[Dataset entries]
* * *
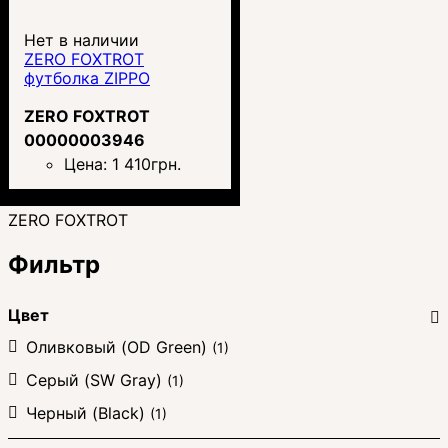
Нет в наличии
ZERO FOXTROT
футболка ZIPPO
ZERO FOXTROT
00000003946
Цена:
1 410
грн.
ZERO FOXTROT
Фильтр
Цвет
Оливковый (OD Green)
(1)
Серый (SW Gray)
(1)
Черный (Black)
(1)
* * *
▶ _To do_: All entries above should be returned exactly, apart from their pictures.

▶ _Answer for this exercise_:
Нет в наличии
ZERO FOXTROT
футболка ZIPPO
ZERO FOXTROT
00000003946
Цена:
1 410
грн.
ZERO FOXTROT
Фильтр
Цвет
Оливковый (OD Green)
(1)
Серый (SW Gray)
(1)
Черный (Black)
(1)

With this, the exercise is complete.